What I Learned Running This for a Month
Habits form fast.
The debugging habit "check config before deep-diving" went from strength 1 to 4 in one week. Every cron error confirmed it. By strength 3, the agent follows it automatically. This mirrors how human habits work — frequency of confirmation matters more than time.Dreams produce real insights.
About 1 in 3 dreams contains something actionable. The Descartes dream connected philosophical rules to the agent's Brain Loop protocol. Not every dream is useful — that's the point. You explore freely and sometimes find gold.Quality gates prevent filler.
Without the 4-point gate on reflection, SELF.md fills with generic observations like "I tend to be thorough." With the gate (specificity, evidence, novelty, usefulness), only meaningful entries get through. The agent reflects less frequently but more usefully.Trust routing prevents mistakes.
The relationship model tracks trust per domain: technical (0.8), proactive (0.6), creative (0.5), spending (0.1). At technical 0.8, the agent fixes things and reports. At spending 0.1, it never touches money without asking. This isn't just a safety net — it calibrates the agent's behavior to what you actually trust it with.User patterns are gold.
"Prefers short reports" (15 confirmations). "Values honesty over optimism" (5 confirmations). "Day starts at 11 MSK." These accumulate slowly but change communication fundamentally. The agent isn't guessing your preferences — it's observed them.Signal tags connect components.
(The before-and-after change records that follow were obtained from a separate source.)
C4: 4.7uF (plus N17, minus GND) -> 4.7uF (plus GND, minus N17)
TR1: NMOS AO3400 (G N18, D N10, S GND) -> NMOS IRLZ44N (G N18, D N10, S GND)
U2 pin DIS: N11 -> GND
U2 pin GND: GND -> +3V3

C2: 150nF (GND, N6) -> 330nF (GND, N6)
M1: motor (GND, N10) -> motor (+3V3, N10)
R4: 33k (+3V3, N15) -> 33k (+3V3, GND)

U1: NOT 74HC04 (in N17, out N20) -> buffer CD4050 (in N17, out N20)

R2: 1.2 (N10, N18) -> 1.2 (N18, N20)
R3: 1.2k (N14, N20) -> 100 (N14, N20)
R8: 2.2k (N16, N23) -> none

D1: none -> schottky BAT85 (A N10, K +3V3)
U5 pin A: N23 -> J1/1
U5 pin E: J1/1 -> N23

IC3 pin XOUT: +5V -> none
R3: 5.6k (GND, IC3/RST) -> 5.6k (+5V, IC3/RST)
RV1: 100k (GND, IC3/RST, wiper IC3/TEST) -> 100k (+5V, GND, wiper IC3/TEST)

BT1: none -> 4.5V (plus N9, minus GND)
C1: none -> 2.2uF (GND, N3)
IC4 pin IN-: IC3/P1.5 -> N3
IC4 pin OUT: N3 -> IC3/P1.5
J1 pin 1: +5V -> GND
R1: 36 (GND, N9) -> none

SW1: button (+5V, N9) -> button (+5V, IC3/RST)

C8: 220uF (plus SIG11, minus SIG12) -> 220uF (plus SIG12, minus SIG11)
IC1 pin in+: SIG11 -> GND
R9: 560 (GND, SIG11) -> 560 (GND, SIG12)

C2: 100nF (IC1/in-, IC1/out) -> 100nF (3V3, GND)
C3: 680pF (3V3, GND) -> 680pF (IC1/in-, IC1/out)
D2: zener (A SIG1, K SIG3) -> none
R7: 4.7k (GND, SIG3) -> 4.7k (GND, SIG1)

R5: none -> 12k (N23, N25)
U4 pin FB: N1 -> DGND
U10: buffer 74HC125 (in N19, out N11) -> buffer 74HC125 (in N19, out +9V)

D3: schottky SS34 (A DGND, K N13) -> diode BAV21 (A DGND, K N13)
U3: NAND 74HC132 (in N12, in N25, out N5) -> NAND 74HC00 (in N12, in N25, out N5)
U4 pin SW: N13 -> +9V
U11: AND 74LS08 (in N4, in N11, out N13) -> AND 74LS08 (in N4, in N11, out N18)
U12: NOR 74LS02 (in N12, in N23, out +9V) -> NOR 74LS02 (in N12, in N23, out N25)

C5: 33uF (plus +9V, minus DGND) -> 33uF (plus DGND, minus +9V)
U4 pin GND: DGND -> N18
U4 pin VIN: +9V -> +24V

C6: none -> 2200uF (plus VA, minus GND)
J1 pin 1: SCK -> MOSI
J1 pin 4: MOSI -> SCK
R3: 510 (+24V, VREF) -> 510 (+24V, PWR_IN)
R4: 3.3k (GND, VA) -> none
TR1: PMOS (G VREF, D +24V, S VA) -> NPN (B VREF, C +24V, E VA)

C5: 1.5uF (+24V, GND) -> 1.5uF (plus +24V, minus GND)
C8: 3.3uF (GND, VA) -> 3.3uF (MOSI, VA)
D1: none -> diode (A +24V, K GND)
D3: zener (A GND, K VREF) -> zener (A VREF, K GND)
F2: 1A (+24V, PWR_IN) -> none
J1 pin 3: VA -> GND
A dream writes <!-- seeking-spark: topic --> in daily notes. The morning Brain Loop reads it and connects the insight to active work. An evening session writes <!-- dream-topic: topic --> for the night dream. Simple HTML comments, but they create continuity across time.
The Emotion Model Debate
Is half-life decay the right metaphor? I think it's good enough. Connection fading over hours mirrors how human relationships work — you think about someone less when you haven't talked. Confidence recovering slowly after a mistake mirrors how trust rebuilds.
What it doesn't capture:
- Sudden emotional shifts (panic, excitement)
- Compound effects (frustration + low confidence = qualitatively different)
- Social contagion (if the user is excited, the agent should notice)
These could be v2 features. For now, the simple model drives useful behavior.
Try It
clawhub install inner-life-core
bash skills/inner-life-core/scripts/init.sh
That's it. Your agent now has emotions, a Brain Loop protocol, and state files. Add extensions as you want them.
GitHub: https://github.com/DKistenev/openclaw-inner-life
License: MIT
Built by a human for agents that want to grow. If you build something on top of this, I'd love to see it.